**BRIEF**
Extract the text from every one of the rows below and reproduce each line verbatim, in the same order. Leave the pictures out of your answer.

-- SOURCE DATA follows --

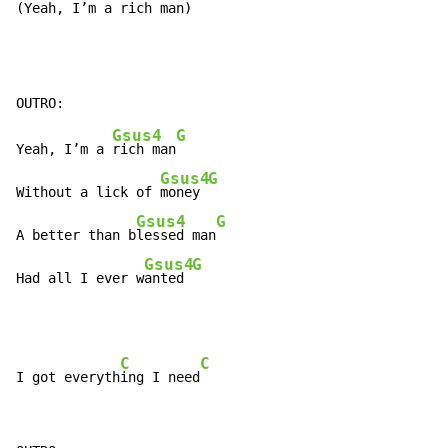
(Yeah, I’m a 
rich man)
Gsus4
G
Yeah, I’m a 
rich man
Gsus4
G
Without a lick of 
money 
Gsus4
G
A better than b
lessed man
Gsus4
G
Had all I ever w
anted 
C
C
I got everyth
ing I need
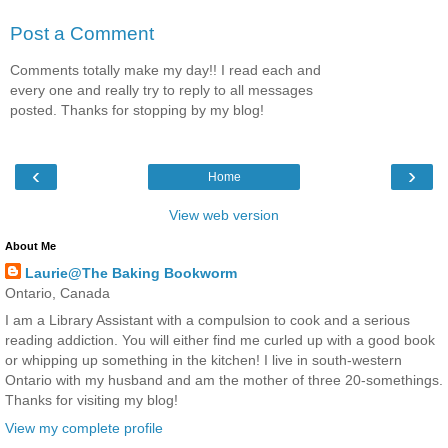
Post a Comment
Comments totally make my day!! I read each and
every one and really try to reply to all messages
posted. Thanks for stopping by my blog!
‹
›
Home
View web version
About Me
Laurie@The Baking Bookworm
Ontario, Canada
I am a Library Assistant with a compulsion to cook and a serious
reading addiction. You will either find me curled up with a good book
or whipping up something in the kitchen! I live in south-western
Ontario with my husband and am the mother of three 20-somethings.
Thanks for visiting my blog!
View my complete profile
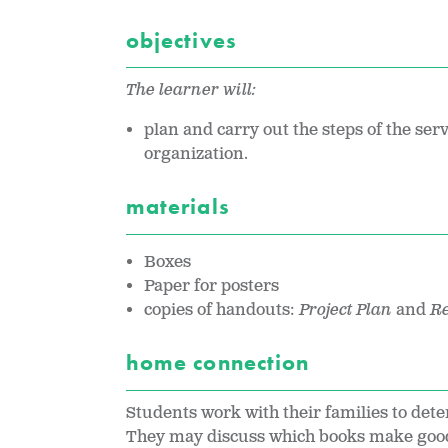
objectives
The learner will:
plan and carry out the steps of the serv
organization.
materials
Boxes
Paper for posters
copies of handouts:
Project Plan
and
Re
home connection
Students work with their families to det
They may discuss which books make good 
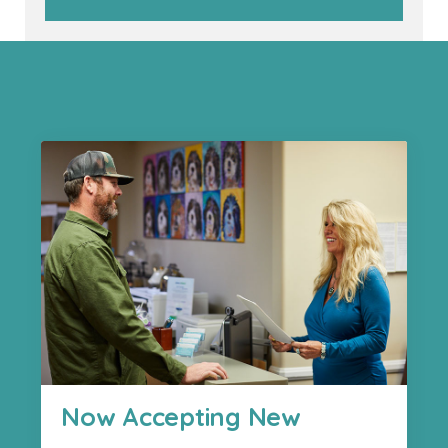
Now Accepting New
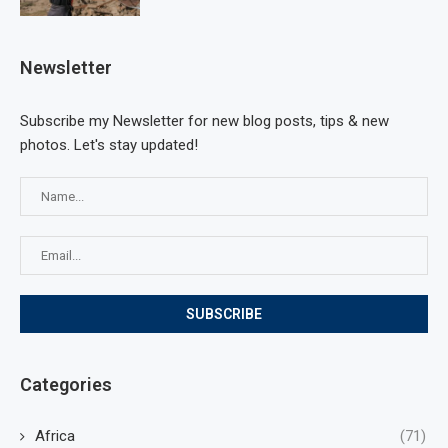
Newsletter
Subscribe my Newsletter for new blog posts, tips & new
photos. Let's stay updated!
Categories
Africa
(71)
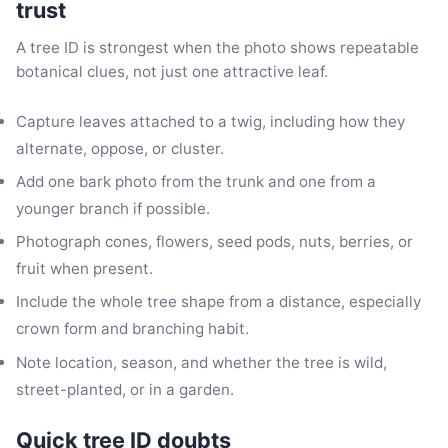
trust
A tree ID is strongest when the photo shows repeatable
botanical clues, not just one attractive leaf.
Capture leaves attached to a twig, including how they
alternate, oppose, or cluster.
Add one bark photo from the trunk and one from a
younger branch if possible.
Photograph cones, flowers, seed pods, nuts, berries, or
fruit when present.
Include the whole tree shape from a distance, especially
crown form and branching habit.
Note location, season, and whether the tree is wild,
street-planted, or in a garden.
Quick tree ID doubts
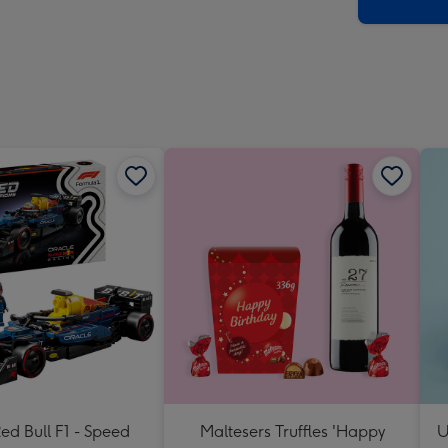
x
419
mm
d Bull F1 - Speed
Maltesers Truffles 'Happy
U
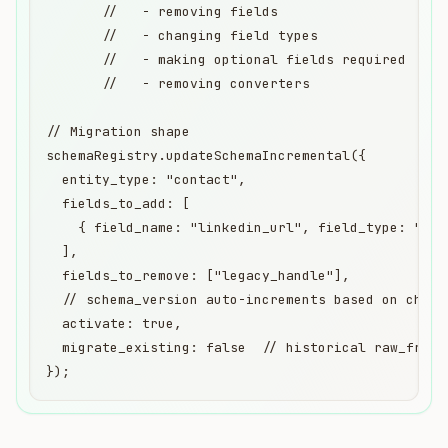
       //   - removing fields

       //   - changing field types

       //   - making optional fields required

       //   - removing converters

// Migration shape

schemaRegistry.updateSchemaIncremental({

  entity_type: "contact",

  fields_to_add: [

    { field_name: "linkedin_url", field_type: "str
  ],

  fields_to_remove: ["legacy_handle"],

  // schema_version auto-increments based on change
  activate: true,

  migrate_existing: false  // historical raw_fragm
});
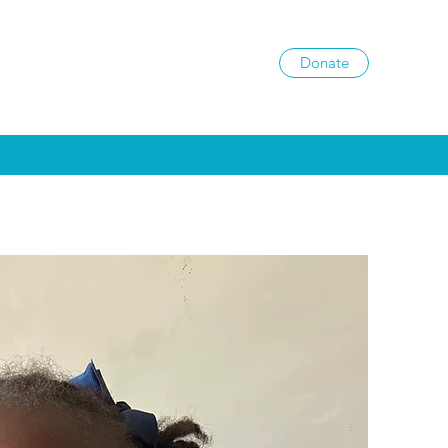
Donate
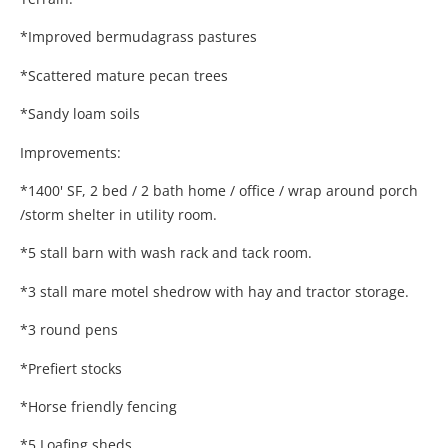
*Improved bermudagrass pastures
*Scattered mature pecan trees
*Sandy loam soils
Improvements:
*1400' SF, 2 bed / 2 bath home / office / wrap around porch
/storm shelter in utility room.
*5 stall barn with wash rack and tack room.
*3 stall mare motel shedrow with hay and tractor storage.
*3 round pens
*Prefiert stocks
*Horse friendly fencing
*5 Loafing sheds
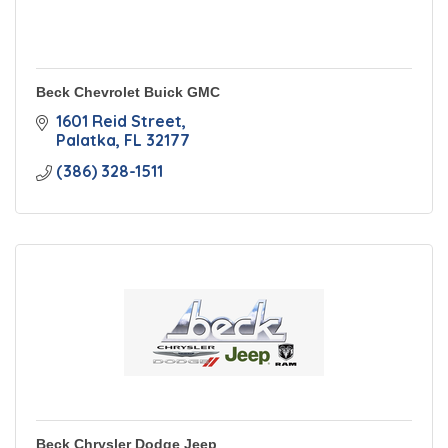
Beck Chevrolet Buick GMC
1601 Reid Street
Palatka
FL
32177
(386) 328-1511
Beck Chrysler Dodge Jeep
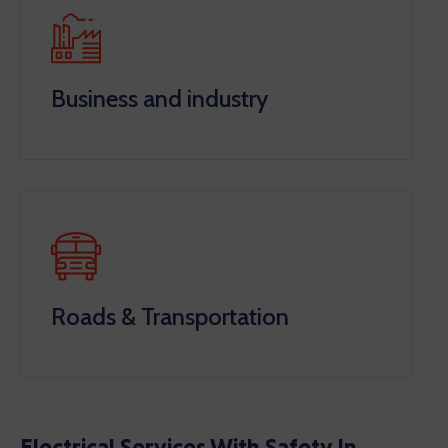
Business and industry
Roads & Transportation
Electrical Services With Safety In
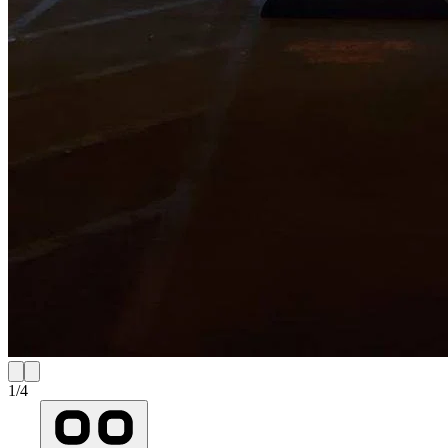
1
/
4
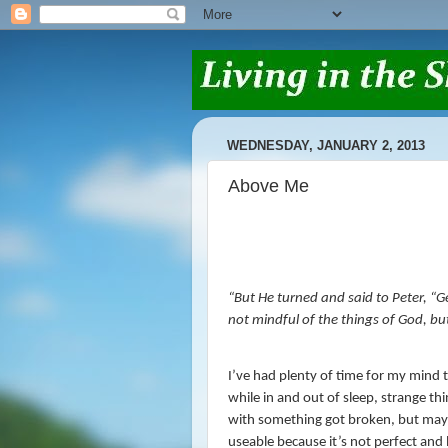
WEDNESDAY, JANUARY 2, 2013
Above Me
“
But He turned and said to Peter,
“G
not mindful of the things of God, bu
I’ve had plenty of time for my mind t
while in and out of sleep, strange th
with something got broken, but mayb
useable because it’s not perfect and 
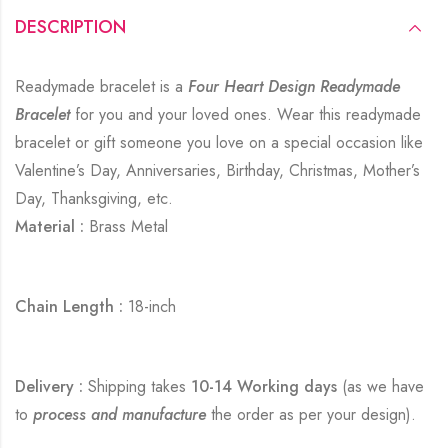
DESCRIPTION
Readymade bracelet is a
Four Heart Design Readymade
Bracelet
for you and your loved ones. Wear this readymade
bracelet or gift someone you love on a special occasion like
Valentine’s Day, Anniversaries, Birthday, Christmas, Mother’s
Day, Thanksgiving, etc.
Material :
Brass Metal
Chain Length :
18-inch
Delivery :
Shipping takes
10-14 Working days
(as we have
to
process and manufacture
the order as per your design).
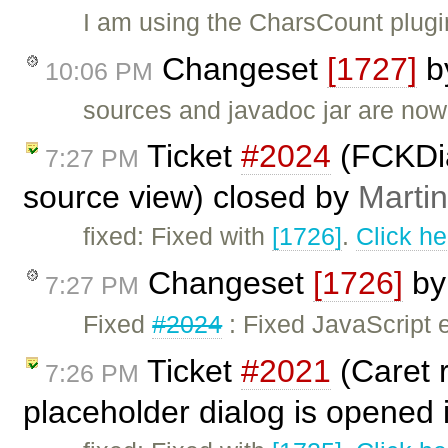
I am using the CharsCount plugi
Changeset
[1727]
b
10:06 PM
sources and javadoc jar are now
Ticket
#2024
(FCKDia
7:27 PM
source view) closed by
Marti
fixed: Fixed with
[1726]
.
Click he
Changeset
[1726]
b
7:27 PM
Fixed
#2024
: Fixed JavaScript e
Ticket
#2021
(Caret r
7:26 PM
placeholder dialog is opened 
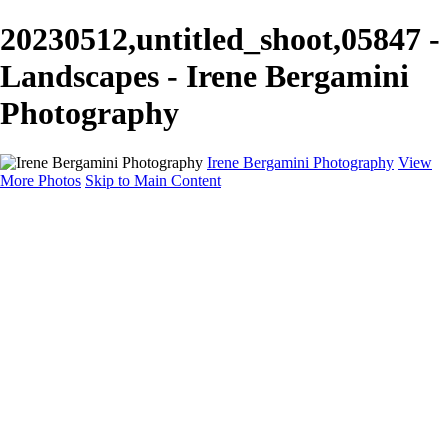
20230512,untitled_shoot,05847 -
Landscapes - Irene Bergamini
Photography
Irene Bergamini Photography
View
More Photos
Skip to Main Content
Home
Portfolio
Galleries
Galleries
Equines
Landscapes
Artistic Impressions
Portrayals
Feathered
Wildlife
About
Contact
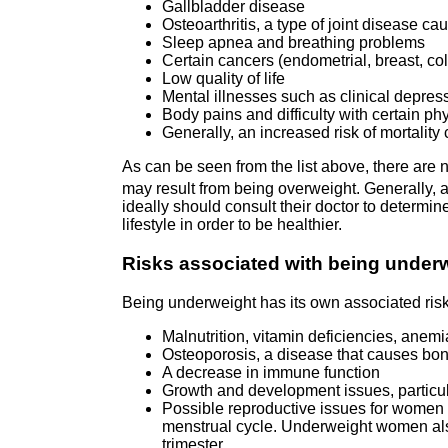
Gallbladder disease
Osteoarthritis, a type of joint disease c
Sleep apnea and breathing problems
Certain cancers (endometrial, breast, colo
Low quality of life
Mental illnesses such as clinical depress
Body pains and difficulty with certain ph
Generally, an increased risk of mortalit
As can be seen from the list above, there are
may result from being overweight. Generally, 
ideally should consult their doctor to determi
lifestyle in order to be healthier.
Risks associated with being under
Being underweight has its own associated risk
Malnutrition, vitamin deficiencies, anemi
Osteoporosis, a disease that causes bon
A decrease in immune function
Growth and development issues, particul
Possible reproductive issues for women 
menstrual cycle. Underweight women also
trimester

-- SOURCE DATA concluded --

**REPLY TO THE TASK**
(Yeah, I’m a 
rich man)
Gsus4
G
Yeah, I’m a 
rich man
Gsus4
G
Without a lick of 
money 
Gsus4
G
A better than b
lessed man
Gsus4
G
Had all I ever w
anted 
C
C
I got everyth
ing I need
Post a Comment
Comments totally make my day!! I read each and
every one and really try to reply to all messages
posted. Thanks for stopping by my blog!
‹
›
Home
View web version
About Me
Laurie@The Baking Bookworm
Ontario, Canada
I am a Library Assistant with a compulsion to cook and a serious
reading addiction. You will either find me curled up with a good book
or whipping up something in the kitchen! I live in south-western
Ontario with my husband and am the mother of three 20-somethings.
Thanks for visiting my blog!
View my complete profile
objectives
The learner will:
plan and carry out the steps of the serv
organization.
materials
Boxes
Paper for posters
copies of handouts:
Project Plan
and
Re
home connection
Students work with their families to det
They may discuss which books make good 
Now Accepting New
Newsletter
Subscribe my Newsletter for new blog posts, tips & new
photos. Let's stay updated!
Categories
Africa
(71)
trust
A tree ID is strongest when the photo shows repeatable
botanical clues, not just one attractive leaf.
Capture leaves attached to a twig, including how they
alternate, oppose, or cluster.
Add one bark photo from the trunk and one from a
younger branch if possible.
Photograph cones, flowers, seed pods, nuts, berries, or
fruit when present.
Include the whole tree shape from a distance, especially
crown form and branching habit.
Note location, season, and whether the tree is wild,
street-planted, or in a garden.
Quick tree ID doubts
x
419
mm
d Bull F1 - Speed
Maltesers Truffles 'Happy
U
       //   - removing fields

       //   - changing field types

       //   - making optional fields required

       //   - removing converters

// Migration shape

schemaRegistry.updateSchemaIncremental({

  entity_type: "contact",

  fields_to_add: [

    { field_name: "linkedin_url", field_type: "str
  ],

  fields_to_remove: ["legacy_handle"],

  // schema_version auto-increments based on change
  activate: true,

  migrate_existing: false  // historical raw_fragm
});
Donate
*Improved bermudagrass pastures
*Scattered mature pecan trees
*Sandy loam soils
Improvements:
*1400' SF, 2 bed / 2 bath home / office / wrap around porch
/storm shelter in utility room.
*5 stall barn with wash rack and tack room.
*3 stall mare motel shedrow with hay and tractor storage.
*3 round pens
*Prefiert stocks
*Horse friendly fencing
*5 Loafing sheds
Beck Chevrolet Buick GMC
1601 Reid Street
Palatka
FL
32177
(386) 328-1511
Beck Chrysler Dodge Jeep
Business and industry
Roads & Transportation
Electrical Services With Safety In
1
/
4
WEDNESDAY, JANUARY 2, 2013
Above Me
“
But He turned and said to Peter,
“G
not mindful of the things of God, bu
I’ve had plenty of time for my mind t
while in and out of sleep, strange th
with something got broken, but mayb
useable because it’s not perfect and 
DESCRIPTION
Readymade bracelet is a
Four Heart Design Readymade
Bracelet
for you and your loved ones. Wear this readymade
bracelet or gift someone you love on a special occasion like
Valentine’s Day, Anniversaries, Birthday, Christmas, Mother’s
Day, Thanksgiving, etc.
Material :
Brass Metal
Chain Length :
18-inch
Delivery :
Shipping takes
10-14 Working days
(as we have
to
process and manufacture
the order as per your design).
I am using the CharsCount plugi
Changeset
[1727]
b
10:06 PM
sources and javadoc jar are now
Ticket
#2024
(FCKDia
7:27 PM
source view) closed by
Marti
fixed: Fixed with
[1726]
.
Click he
Changeset
[1726]
b
7:27 PM
Fixed
#2024
: Fixed JavaScript e
Ticket
#2021
(Caret r
7:26 PM
placeholder dialog is opened 
20230512,untitled_shoot,05847 -
Landscapes - Irene Bergamini
Photography
Irene Bergamini Photography
View
More Photos
Skip to Main Content
Home
Portfolio
Galleries
Galleries
Equines
Landscapes
Artistic Impressions
Portrayals
Feathered
Wildlife
About
Contact
Gallbladder disease
Osteoarthritis, a type of joint disease c
Sleep apnea and breathing problems
Certain cancers (endometrial, breast, colo
Low quality of life
Mental illnesses such as clinical depress
Body pains and difficulty with certain ph
Generally, an increased risk of mortalit
As can be seen from the list above, there are
may result from being overweight. Generally, 
ideally should consult their doctor to determi
lifestyle in order to be healthier.
Risks associated with being under
Being underweight has its own associated risk
Malnutrition, vitamin deficiencies, anemi
Osteoporosis, a disease that causes bon
A decrease in immune function
Growth and development issues, particul
Possible reproductive issues for women 
menstrual cycle. Underweight women also
trimester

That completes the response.